[Detected change data]
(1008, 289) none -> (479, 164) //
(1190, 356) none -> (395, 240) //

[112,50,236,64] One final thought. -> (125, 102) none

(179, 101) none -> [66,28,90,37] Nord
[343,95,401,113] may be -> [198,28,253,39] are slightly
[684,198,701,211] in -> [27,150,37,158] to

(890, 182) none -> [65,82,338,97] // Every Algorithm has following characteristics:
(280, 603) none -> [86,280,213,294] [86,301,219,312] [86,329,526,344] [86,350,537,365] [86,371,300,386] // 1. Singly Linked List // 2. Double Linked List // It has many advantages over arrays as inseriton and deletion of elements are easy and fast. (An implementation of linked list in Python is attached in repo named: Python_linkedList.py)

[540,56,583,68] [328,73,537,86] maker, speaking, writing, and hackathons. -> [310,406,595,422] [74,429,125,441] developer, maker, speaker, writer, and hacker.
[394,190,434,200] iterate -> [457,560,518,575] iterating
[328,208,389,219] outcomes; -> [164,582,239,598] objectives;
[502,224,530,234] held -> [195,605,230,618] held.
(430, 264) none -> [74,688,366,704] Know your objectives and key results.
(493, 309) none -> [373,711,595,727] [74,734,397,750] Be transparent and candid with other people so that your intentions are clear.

§ Your goal
Copying word for word, give each line of the data above from the first one through the line containing "[540,56,583,68] [328,73,537,86] maker, speaking, writing, and", and nothing else.

§ Written answer
(1008, 289) none -> (479, 164) //
(1190, 356) none -> (395, 240) //

[112,50,236,64] One final thought. -> (125, 102) none

(179, 101) none -> [66,28,90,37] Nord
[343,95,401,113] may be -> [198,28,253,39] are slightly
[684,198,701,211] in -> [27,150,37,158] to

(890, 182) none -> [65,82,338,97] // Every Algorithm has following characteristics:
(280, 603) none -> [86,280,213,294] [86,301,219,312] [86,329,526,344] [86,350,537,365] [86,371,300,386] // 1. Singly Linked List // 2. Double Linked List // It has many advantages over arrays as inseriton and deletion of elements are easy and fast. (An implementation of linked list in Python is attached in repo named: Python_linkedList.py)

[540,56,583,68] [328,73,537,86] maker, speaking, writing, and hackathons. -> [310,406,595,422] [74,429,125,441] developer, maker, speaker, writer, and hacker.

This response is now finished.